Изменить размер шрифта - +

Но вот стон раздался совсем рядом.

Малыш замер, готовый, если что, броситься назад, в спасительный лабиринт.

Стон повторился.

Малыш продвинулся вперед.

Опять стон.

Малыш, стоя на четвереньках, как настороженный, испуганный, нерешительный зверь, начал принюхиваться.

Судя по специфическому запаху, стонала женщина.

Хотя слабый аромат незнакомых духов явно был не из его прошлой жизни, Малыш все же произнес это ненавистное имя:

— Аида?

Но в ответ лишь стон.

Нарушая все законы самосохранения и выживания, Малыш смело протянул правую руку вперед.

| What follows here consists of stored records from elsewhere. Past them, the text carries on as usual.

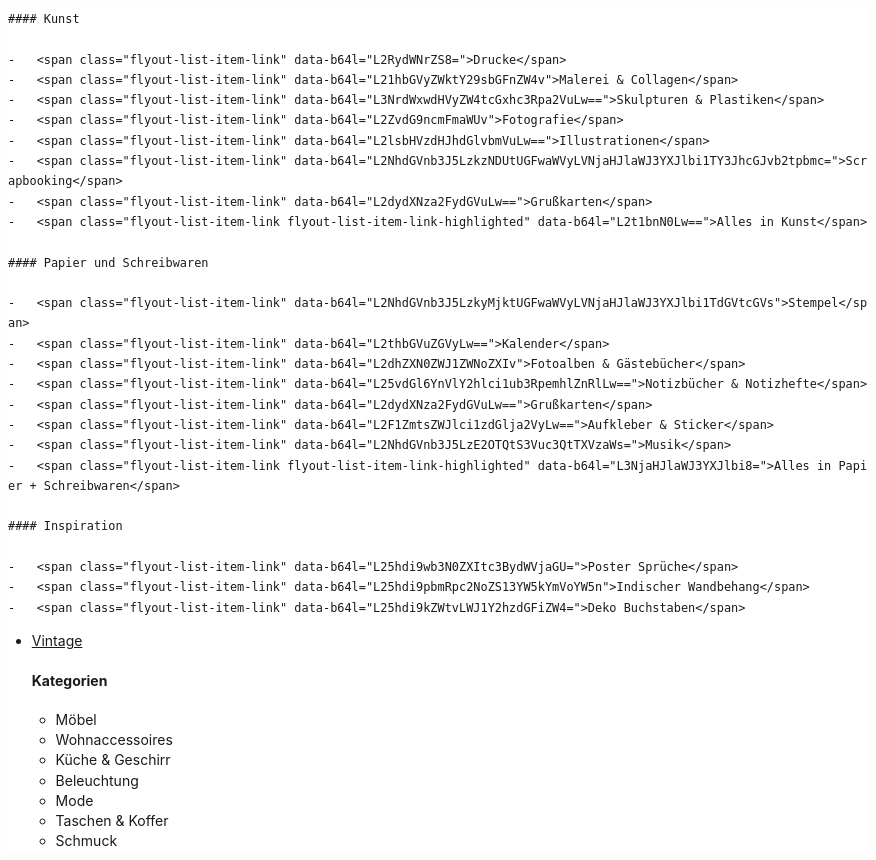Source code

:    #### Kunst

    -   <span class="flyout-list-item-link" data-b64l="L2RydWNrZS8=">Drucke</span>
    -   <span class="flyout-list-item-link" data-b64l="L21hbGVyZWktY29sbGFnZW4v">Malerei & Collagen</span>
    -   <span class="flyout-list-item-link" data-b64l="L3NrdWxwdHVyZW4tcGxhc3Rpa2VuLw==">Skulpturen & Plastiken</span>
    -   <span class="flyout-list-item-link" data-b64l="L2ZvdG9ncmFmaWUv">Fotografie</span>
    -   <span class="flyout-list-item-link" data-b64l="L2lsbHVzdHJhdGlvbmVuLw==">Illustrationen</span>
    -   <span class="flyout-list-item-link" data-b64l="L2NhdGVnb3J5LzkzNDUtUGFwaWVyLVNjaHJlaWJ3YXJlbi1TY3JhcGJvb2tpbmc=">Scrapbooking</span>
    -   <span class="flyout-list-item-link" data-b64l="L2dydXNza2FydGVuLw==">Grußkarten</span>
    -   <span class="flyout-list-item-link flyout-list-item-link-highlighted" data-b64l="L2t1bnN0Lw==">Alles in Kunst</span>

    #### Papier und Schreibwaren

    -   <span class="flyout-list-item-link" data-b64l="L2NhdGVnb3J5LzkyMjktUGFwaWVyLVNjaHJlaWJ3YXJlbi1TdGVtcGVs">Stempel</span>
    -   <span class="flyout-list-item-link" data-b64l="L2thbGVuZGVyLw==">Kalender</span>
    -   <span class="flyout-list-item-link" data-b64l="L2dhZXN0ZWJ1ZWNoZXIv">Fotoalben & Gästebücher</span>
    -   <span class="flyout-list-item-link" data-b64l="L25vdGl6YnVlY2hlci1ub3RpemhlZnRlLw==">Notizbücher & Notizhefte</span>
    -   <span class="flyout-list-item-link" data-b64l="L2dydXNza2FydGVuLw==">Grußkarten</span>
    -   <span class="flyout-list-item-link" data-b64l="L2F1ZmtsZWJlci1zdGlja2VyLw==">Aufkleber & Sticker</span>
    -   <span class="flyout-list-item-link" data-b64l="L2NhdGVnb3J5LzE2OTQtS3Vuc3QtTXVzaWs=">Musik</span>
    -   <span class="flyout-list-item-link flyout-list-item-link-highlighted" data-b64l="L3NjaHJlaWJ3YXJlbi8=">Alles in Papier + Schreibwaren</span>

    #### Inspiration

    -   <span class="flyout-list-item-link" data-b64l="L25hdi9wb3N0ZXItc3BydWVjaGU=">Poster Sprüche</span>
    -   <span class="flyout-list-item-link" data-b64l="L25hdi9pbmRpc2NoZS13YW5kYmVoYW5n">Indischer Wandbehang</span>
    -   <span class="flyout-list-item-link" data-b64l="L25hdi9kZWtvLWJ1Y2hzdGFiZW4=">Deko Buchstaben</span>

-   <a href="/vintage/" class="header-category-link">Vintage</a>
    #### Kategorien

    -   <span class="flyout-list-item-link" data-b64l="L3ZpbnRhZ2UtbW9lYmVsLw==">Möbel</span>
    -   <span class="flyout-list-item-link" data-b64l="L3ZpbnRhZ2Utd29obmFjY2Vzc29pcmVzLw==">Wohnaccessoires</span>
    -   <span class="flyout-list-item-link" data-b64l="L3ZpbnRhZ2Uta3VlY2hlLWdlc2NoaXJyLw==">Küche & Geschirr</span>
    -   <span class="flyout-list-item-link" data-b64l="L3ZpbnRhZ2UtYmVsZXVjaHR1bmcv">Beleuchtung</span>
    -   <span class="flyout-list-item-link" data-b64l="L3ZpbnRhZ2UtbW9kZS8=">Mode</span>
    -   <span class="flyout-list-item-link" data-b64l="L3ZpbnRhZ2UtdGFzY2hlbi1rb2ZmZXIv">Taschen & Koffer</span>
    -   <span class="flyout-list-item-link" data-b64l="L3ZpbnRhZ2Utc2NobXVjay8=">Schmuck</span>
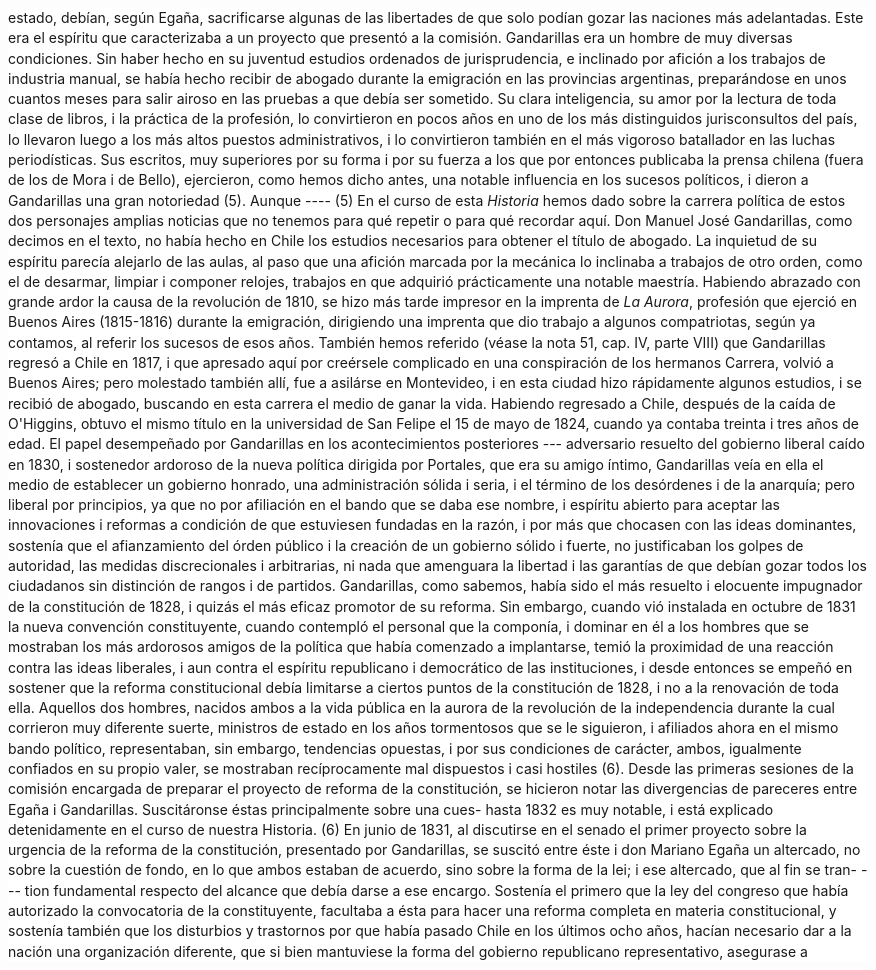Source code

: estado, debían, según Egaña, sacrificarse algunas de las libertades de que solo podían gozar las naciones más adelantadas. Este era el espíritu que caracterizaba a un proyecto que presentó a la comisión. Gandarillas era un hombre de muy diversas condiciones. Sin haber hecho en su juventud estudios ordenados de jurisprudencia, e inclinado por afición a los trabajos de industria manual, se había hecho recibir de abogado durante la emigración en las provincias argentinas, preparándose en unos cuantos meses para salir airoso en las pruebas a que debía ser sometido. Su clara inteligencia, su amor por la lectura de toda clase de libros, i la práctica de la profesión, lo convirtieron en pocos años en uno de los más distinguidos jurisconsultos del país, lo llevaron luego a los más altos puestos administrativos, i lo convirtieron también en el más vigoroso batallador en las luchas periodísticas. Sus escritos, muy superiores por su forma i por su fuerza a los que por entonces publicaba la prensa chilena (fuera de los de Mora i de Bello), ejercieron, como hemos dicho antes, una notable influencia en los sucesos políticos, i dieron a Gandarillas una gran notoriedad (5). Aunque ---- (5) En el curso de esta *Historia* hemos dado sobre la carrera política de estos dos personajes amplias noticias que no tenemos para qué repetir o para qué recordar aquí. Don Manuel José Gandarillas, como decimos en el texto, no había hecho en Chile los estudios necesarios para obtener el título de abogado. La inquietud de su espíritu parecía alejarlo de las aulas, al paso que una afición marcada por la mecánica lo inclinaba a trabajos de otro orden, como el de desarmar, limpiar i componer relojes, trabajos en que adquirió prácticamente una notable maestría. Habiendo abrazado con grande ardor la causa de la revolución de 1810, se hizo más tarde impresor en la imprenta de *La Aurora*, profesión que ejerció en Buenos Aires (1815-1816) durante la emigración, dirigiendo una imprenta que dio trabajo a algunos compatriotas, según ya contamos, al referir los sucesos de esos años. También hemos referido (véase la nota 51, cap. IV, parte VIII) que Gandarillas regresó a Chile en 1817, i que apresado aquí por creérsele complicado en una conspiración de los hermanos Carrera, volvió a Buenos Aires; pero molestado también allí, fue a asilárse en Montevideo, i en esta ciudad hizo rápidamente algunos estudios, i se recibió de abogado, buscando en esta carrera el medio de ganar la vida. Habiendo regresado a Chile, después de la caída de O'Higgins, obtuvo el mismo título en la universidad de San Felipe el 15 de mayo de 1824, cuando ya contaba treinta i tres años de edad. El papel desempeñado por Gandarillas en los acontecimientos posteriores --- adversario resuelto del gobierno liberal caído en 1830, i sostenedor ardoroso de la nueva política dirigida por Portales, que era su amigo íntimo, Gandarillas veía en ella el medio de establecer un gobierno honrado, una administración sólida i seria, i el término de los desórdenes i de la anarquía; pero liberal por principios, ya que no por afiliación en el bando que se daba ese nombre, i espíritu abierto para aceptar las innovaciones i reformas a condición de que estuviesen fundadas en la razón, i por más que chocasen con las ideas dominantes, sostenía que el afianzamiento del órden público i la creación de un gobierno sólido i fuerte, no justificaban los golpes de autoridad, las medidas discrecionales i arbitrarias, ni nada que amenguara la libertad i las garantías de que debían gozar todos los ciudadanos sin distinción de rangos i de partidos. Gandarillas, como sabemos, había sido el más resuelto i elocuente impugnador de la constitución de 1828, i quizás el más eficaz promotor de su reforma. Sin embargo, cuando vió instalada en octubre de 1831 la nueva convención constituyente, cuando contempló el personal que la componía, i dominar en él a los hombres que se mostraban los más ardorosos amigos de la política que había comenzado a implantarse, temió la proximidad de una reacción contra las ideas liberales, i aun contra el espíritu republicano i democrático de las instituciones, i desde entonces se empeñó en sostener que la reforma constitucional debía limitarse a ciertos puntos de la constitución de 1828, i no a la renovación de toda ella. Aquellos dos hombres, nacidos ambos a la vida pública en la aurora de la revolución de la independencia durante la cual corrieron muy diferente suerte, ministros de estado en los años tormentosos que se le siguieron, i afiliados ahora en el mismo bando político, representaban, sin embargo, tendencias opuestas, i por sus condiciones de carácter, ambos, igualmente confiados en su propio valer, se mostraban recíprocamente mal dispuestos i casi hostiles (6). Desde las primeras sesiones de la comisión encargada de preparar el proyecto de reforma de la constitución, se hicieron notar las divergencias de pareceres entre Egaña i Gandarillas. Suscitáronse éstas principalmente sobre una cues- hasta 1832 es muy notable, i está explicado detenidamente en el curso de nuestra Historia. (6) En junio de 1831, al discutirse en el senado el primer proyecto sobre la urgencia de la reforma de la constitución, presentado por Gandarillas, se suscitó entre éste i don Mariano Egaña un altercado, no sobre la cuestión de fondo, en lo que ambos estaban de acuerdo, sino sobre la forma de la lei; i ese altercado, que al fin se tran- --- tion fundamental respecto del alcance que debía darse a ese encargo. Sostenía el primero que la ley del congreso que había autorizado la convocatoria de la constituyente, facultaba a ésta para hacer una reforma completa en materia constitucional, y sostenía también que los disturbios y trastornos por que había pasado Chile en los últimos ocho años, hacían necesario dar a la nación una organización diferente, que si bien mantuviese la forma del gobierno republicano representativo, asegurase a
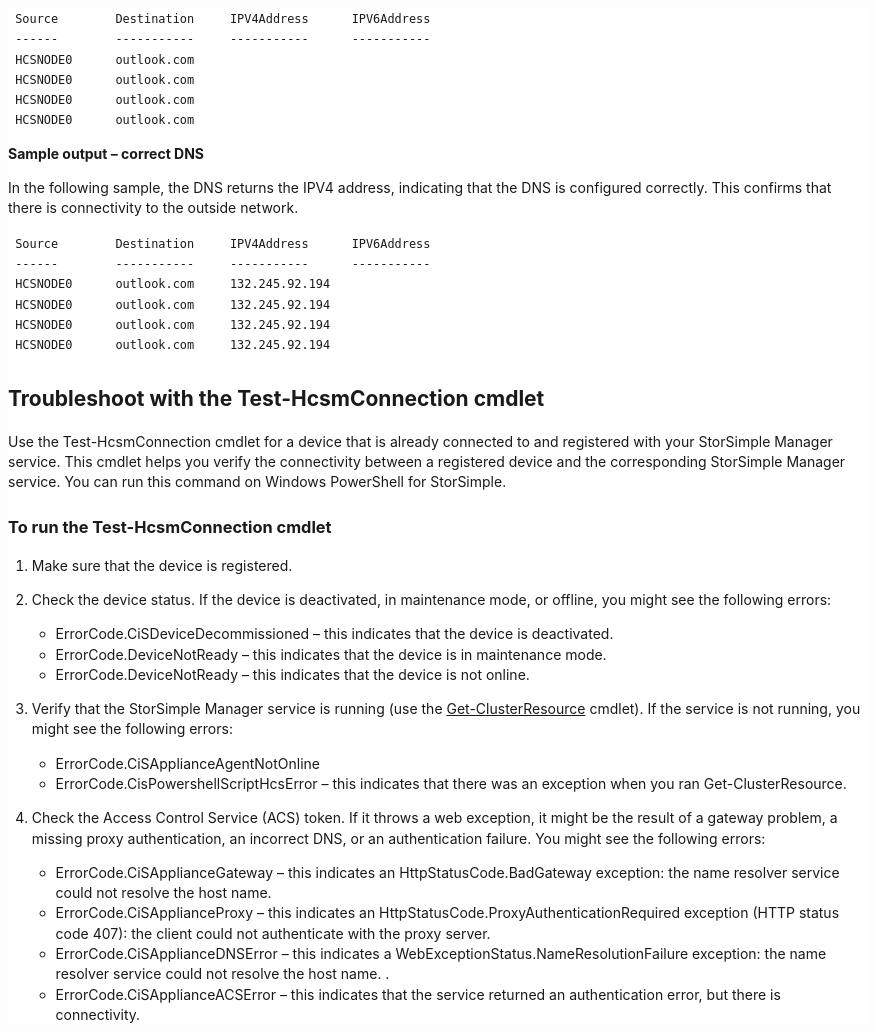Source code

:      Source        Destination     IPV4Address      IPV6Address
     ------        -----------     -----------      -----------
     HCSNODE0      outlook.com
     HCSNODE0      outlook.com
     HCSNODE0      outlook.com
     HCSNODE0      outlook.com

**Sample output – correct DNS**

In the following sample, the DNS returns the IPV4 address, indicating that the DNS is configured correctly. This confirms that there is connectivity to the outside network. 

     Source        Destination     IPV4Address      IPV6Address
     ------        -----------     -----------      -----------
     HCSNODE0      outlook.com     132.245.92.194
     HCSNODE0      outlook.com     132.245.92.194
     HCSNODE0      outlook.com     132.245.92.194
     HCSNODE0      outlook.com     132.245.92.194

## Troubleshoot with the Test-HcsmConnection cmdlet

Use the Test-HcsmConnection cmdlet for a device that is already connected to and registered with your StorSimple Manager service. This cmdlet helps you verify the connectivity between a registered device and the corresponding StorSimple Manager service. You can run this command on Windows PowerShell for StorSimple. 

### To run the Test-HcsmConnection cmdlet

1. Make sure that the device is registered.

2. Check the device status. If the device is deactivated, in maintenance mode, or offline, you might see the following errors: 

   - ErrorCode.CiSDeviceDecommissioned – this indicates that the device is deactivated.
   - ErrorCode.DeviceNotReady – this indicates that the device is in maintenance mode.
   - ErrorCode.DeviceNotReady – this indicates that the device is not online.

3. Verify that the StorSimple Manager service is running (use the [Get-ClusterResource](https://technet.microsoft.com/library/ee461004.aspx) cmdlet). If the service is not running, you might see the following errors:

   - ErrorCode.CiSApplianceAgentNotOnline
   - ErrorCode.CisPowershellScriptHcsError – this indicates that there was an exception when you ran Get-ClusterResource.

4. Check the Access Control Service (ACS) token. If it throws a web exception, it might be the result of a gateway problem, a missing proxy authentication, an incorrect DNS, or an authentication failure. You might see the following errors:

   - ErrorCode.CiSApplianceGateway – this indicates an HttpStatusCode.BadGateway exception: the name resolver service could not resolve the host name. 
   - ErrorCode.CiSApplianceProxy – this indicates an HttpStatusCode.ProxyAuthenticationRequired exception (HTTP status code 407): the client could not authenticate with the proxy server. 
   - ErrorCode.CiSApplianceDNSError – this indicates a WebExceptionStatus.NameResolutionFailure exception: the name resolver service could not resolve the host name. .
   - ErrorCode.CiSApplianceACSError – this indicates that the service returned an authentication error, but there is connectivity.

Пальцы, огрубевшие от постоянного контакта с твердостью, неровностью и шероховатостью стен, вдруг ощутили гладкость, теплоту и нежность чуть влажной кожи.

Стон прекратился.

Малыш пустил в дело вторую руку.

Женские прелести, которые он с удовольствием ощутил под руками, убеждали, что стонала не коварная мумия, не глупое привидение, не, тем более, хитрый и злобный хищник типа Минотавра.

Но все равно Малыш не знал, радоваться подобной находке или нет.

Женщина лежала на спине без сознания.

Округлость плеч.

Покатость бедер.

Изящество шеи.

Запахи…

Волосы, сухие и шелковистые, пахли травой и солнцем.

Обнаженная влажноватая кожа издавала слабый цветочный аромат.

Теплое дыхание, исходившее из нежных губ, которые он нашел по стону, отдавало топленым молоком…

Груди среднего размера — не такие роскошные, как у негритянки, коллекционирующей белые черепа, но далеко не такие плоские, как у специалистки по вампирам.

Ощупывая крепкие соски, Малыш вдруг ощутил, как в нем шевельнулось сексуальное желание. И это несмотря на время, проведенное в полной изоляции под знаком неизбежной гибели.

Правая рука Малыша, подчиняясь инстинкту возбуждающегося мужчины, скользнула по упругому животу с гладко выбритым лобком и, лишь только легла на нежный клитор, как объект вожделения ойкнул.

Малыш, подчиняясь кодексу истинного джентльмена, отдернул пальцы.

— Кто здесь? Кто? — спросил незнакомый женский голос, юный и дрожащий. — Кто?

В голосе одновременно звучали и страх, и надежда, и намек на истерику.

Малыш вполголоса, чтобы не вызвать паники у нежданной находки, произнес сакраментальное:

— Да я это, я.

— Кто я?

— Человек я, не бойся, человек.

— Пещерный?

Нелепый вопрос, перенасыщенный страхом и трепетом.

— Вроде, — сказал Малыш. — Просто я заблудился.

— Где?

— В лабиринтах ревности.

— Для неверных жен?

— И мужей.

— Значит, то, что я слышала про эту жуткую пещеру, оказалось правдой.

— Да, милочка, мы оба в «Бездонной глотке».

— Кажется, проклятый индеец именно так называл эту жуткую пещеру. Точно так.

— Добро пожаловать в ад! — вырвалось у Малыша.

Но незнакомка не отреагировала на язвительное приглашение.

— Значит, мы друзья по несчастью, — неожиданно констатировал голос, избавившийся от истеричных ноток. — Но я мало подхожу на роль неверной жены.

— Я тоже. Тогда как мы тут оказались? Но вместо ответа услышал жалобное:

— Как я хочу пить!

— А есть?

Малыш догадался, что незнакомку, в отличие от него, не обеспечили предсмертным питанием.

— Ну… — Незнакомка не стала продолжать. — Ну…

— У меня как раз время обеда, — соврал Малыш, намереваясь открыть ненормированную банку — одну из тех трех, что остались.